Editor's Comment

Public gathering ban timely

THE cholera figures continue on an upswing trend and at the rate they are rising, it is necessary to take drastic measures to curb the outbreak.
The increasing numbers mean that more resources in terms of finances, personnel, drugs and time, are now being spent to bring the numbers down.
It is in the wake of this development that the Lusaka City Council has banned public meetings in cholera-prone areas such as Kanyama and Bauleni, as a way of preventing the further spread of the disease.
Lusaka Mayor George Nyendwa made this announcement during a full council meeting yesterday. We commend the council for this wise decision.
From the time the outbreak was first reported slightly over a month ago, the council has been on full alert to implement measures that would stem the spread of cholera.
Among measures implemented are banning the sale of food in public places and now banning public meetings in Kanyama and Bauleni, the worst hit townships.
Cholera affects everyone and we should all see it from that point of view. The council is only seeking to safeguard the lives of residents by invoking its by-laws because it has a duty to do so. We can say, so far, that it has done well, despite the swelling numbers.
When such measures are implemented, they are for the good of all citizens and we should keep politics out of them.
Trying to politicise a cholera outbreak only takes away from the gains the LCC is making in fighting the highly contagious disease.
We should understand that such measures the council is taking are temporary. People will get back to their normal activities when the situation comes under control.

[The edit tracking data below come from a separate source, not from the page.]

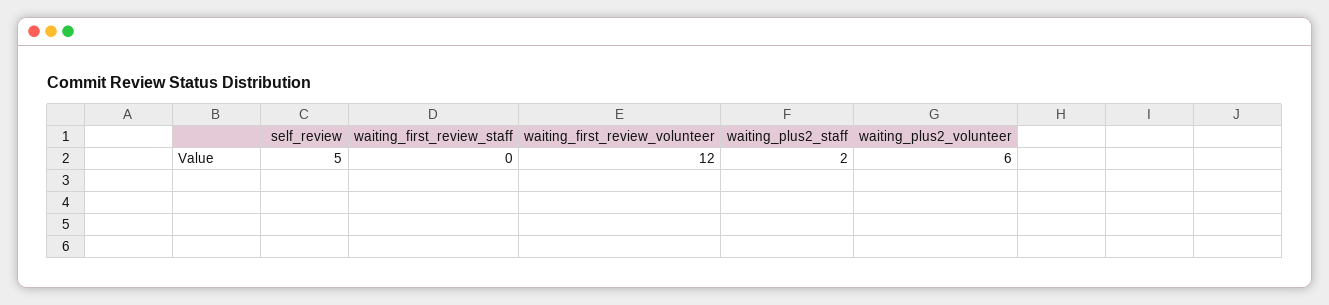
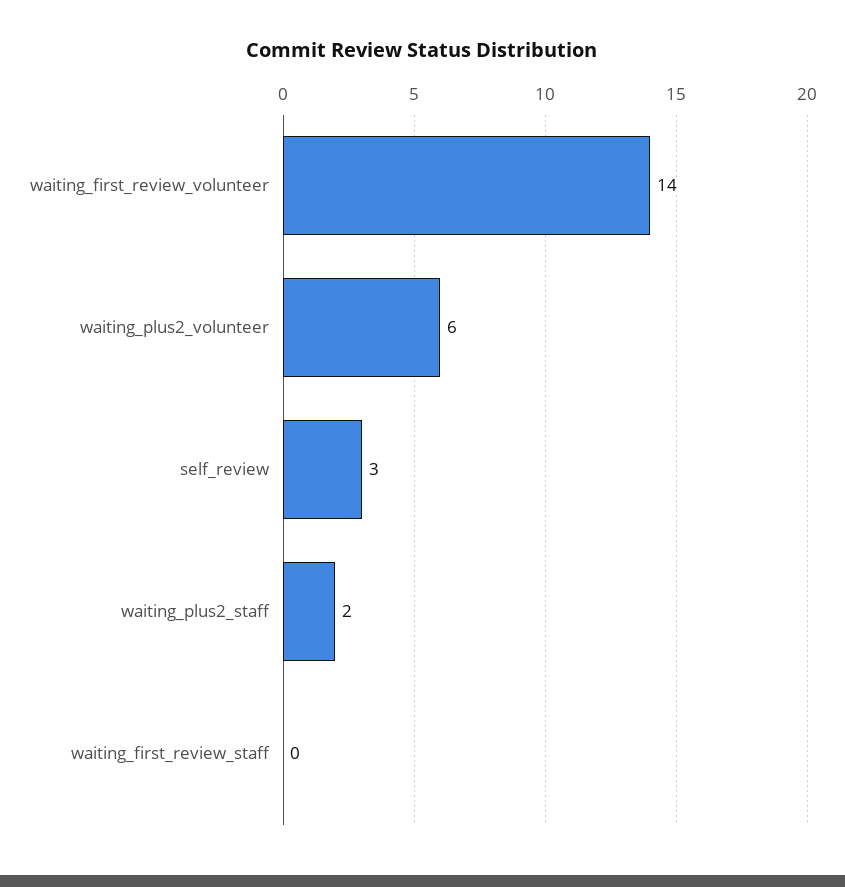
self_review: 5 -> 3
waiting_first_review_volunteer: 12 -> 14

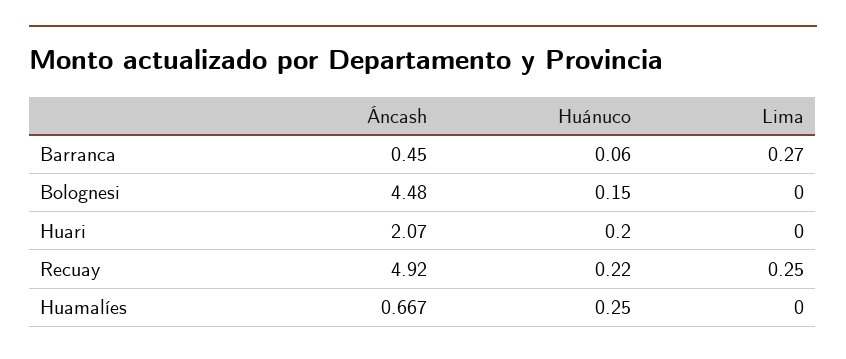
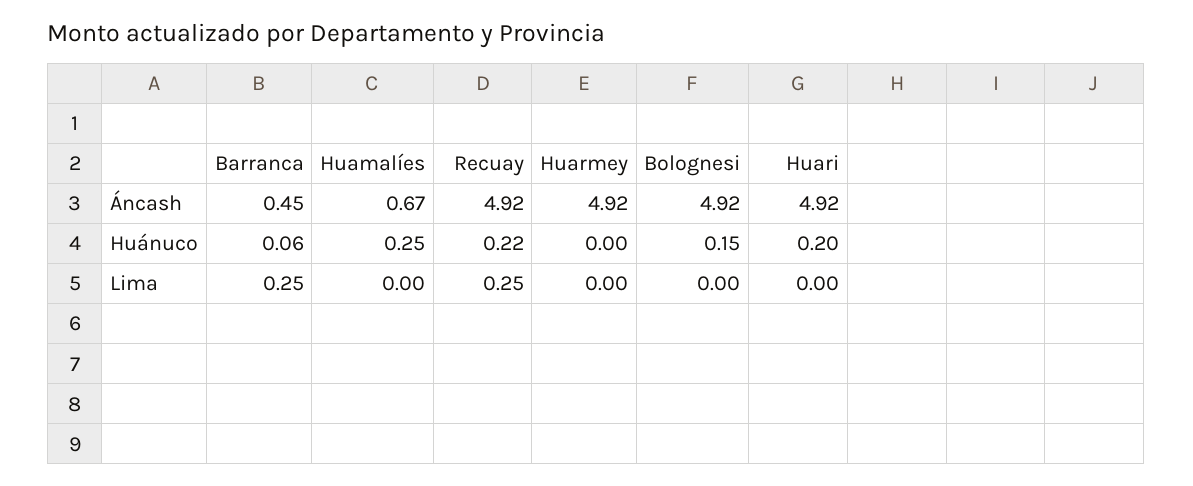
Lima, Barranca: 0.27 -> 0.25
Áncash, Bolognesi: 4.48 -> 4.92
Áncash, Huari: 2.07 -> 4.92
Áncash, Huarmey: none -> 4.92
Huánuco, Huarmey: none -> 0
Lima, Huarmey: none -> 0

Failure to work in conjunction with directives like the one in place has been largely responsible for the spread of the disease. The nature of public gatherings is such that people are bound to share food, let alone have contact with each other.
A public gathering attracts people from different engagements and it is only proper that precautions are taken for the good of residents.
In a number of cases, cholera is spread when there is a failure by members of the public to observe simple rules of hygiene and we all know them because these are taught in school or at the clinic or even in our homes.
They are the basic rules one is expected to observe at any given time and much more so in the wake of a cholera outbreak.
While the LCC is doing its part, in conjunction with the medical personnel, residents are also expected to work alongside the local authority because together they are partners in the development of the city.
In view of the banning of public gatherings, let us see residents in the affected areas help the LCC by implementing the measure of avoiding public gatherings.
Let us also remember that the ban on the sale of food in the open is still in place. We all have a duty to prevent the spread of cholera.
For now, we should abide by the directive.